_Task details_:
Reproduce every line of the data, exactly and without its pictures.

_Supplied data_:

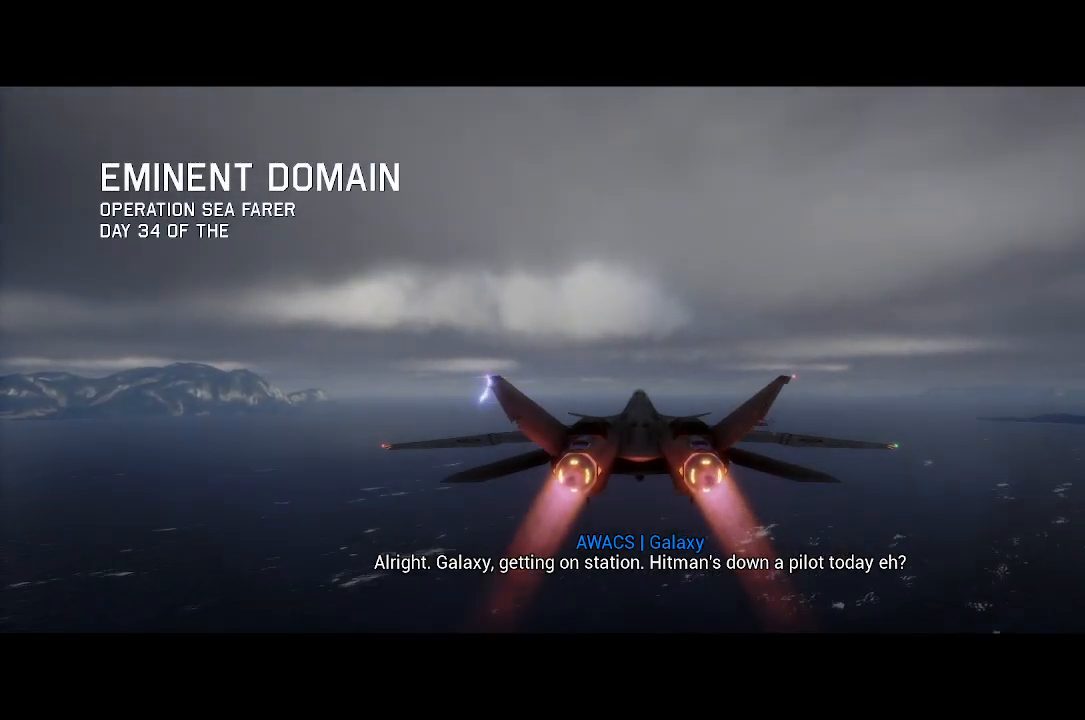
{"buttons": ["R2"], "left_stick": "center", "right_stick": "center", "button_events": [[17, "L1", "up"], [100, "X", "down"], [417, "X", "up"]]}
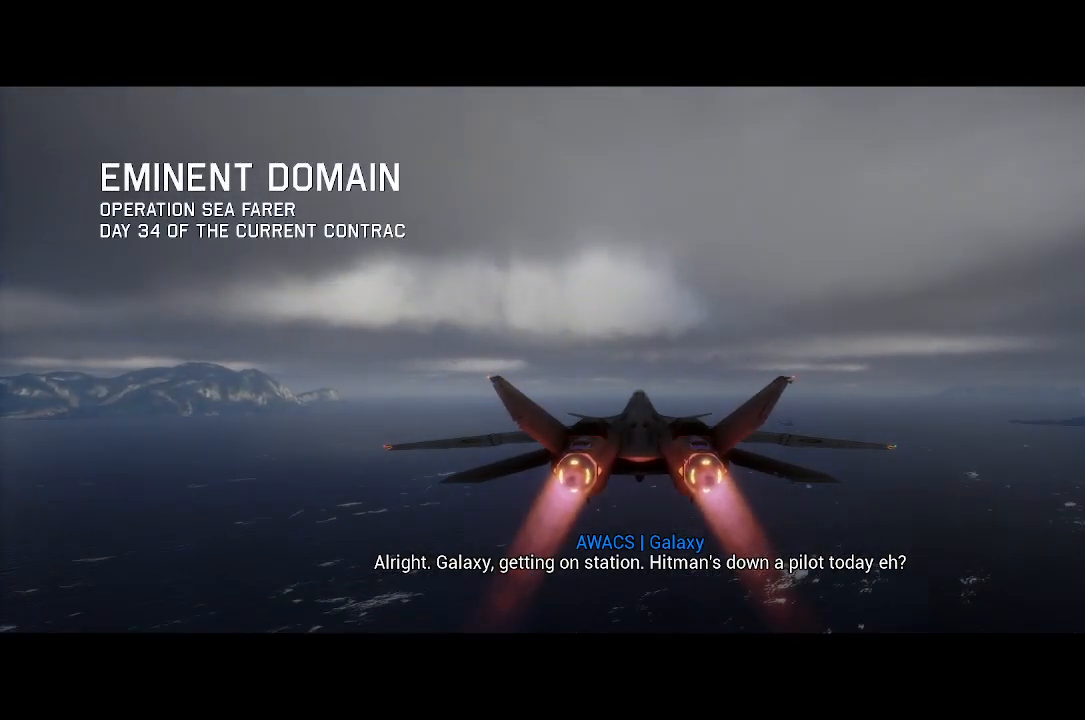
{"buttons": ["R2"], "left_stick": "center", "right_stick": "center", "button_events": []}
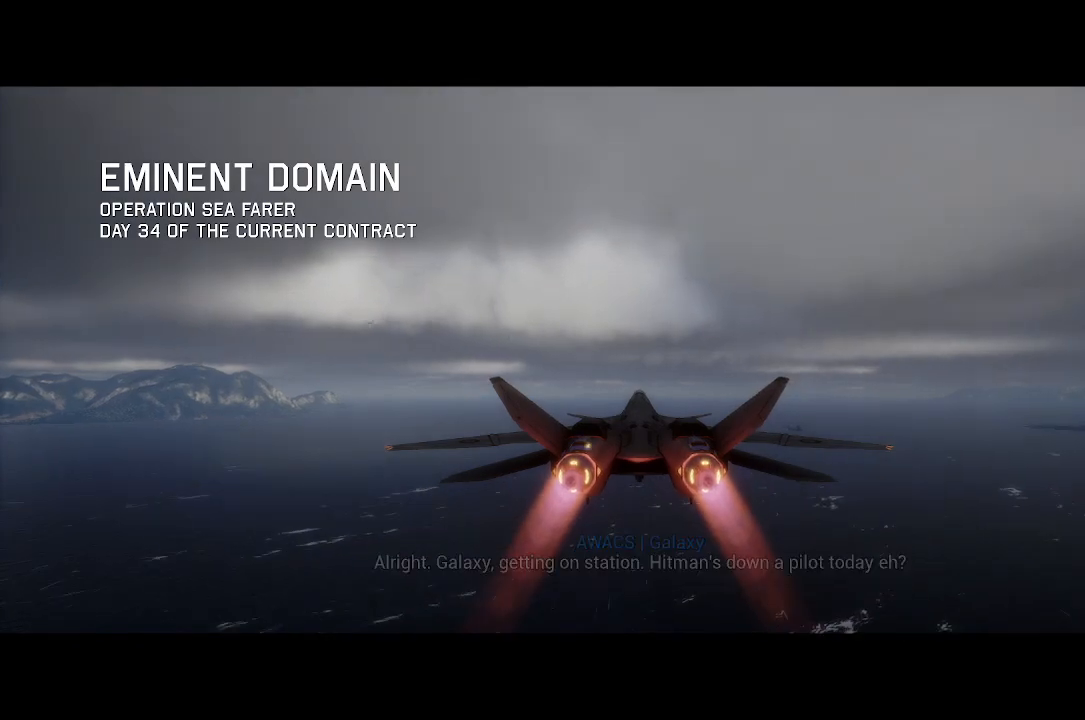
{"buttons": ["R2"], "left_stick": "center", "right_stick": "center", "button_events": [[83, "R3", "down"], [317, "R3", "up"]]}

_Problem solution_:
{"buttons": ["R2"], "left_stick": "center", "right_stick": "center", "button_events": [[17, "L1", "up"], [100, "X", "down"], [417, "X", "up"]]}
{"buttons": ["R2"], "left_stick": "center", "right_stick": "center", "button_events": []}
{"buttons": ["R2"], "left_stick": "center", "right_stick": "center", "button_events": [[83, "R3", "down"], [317, "R3", "up"]]}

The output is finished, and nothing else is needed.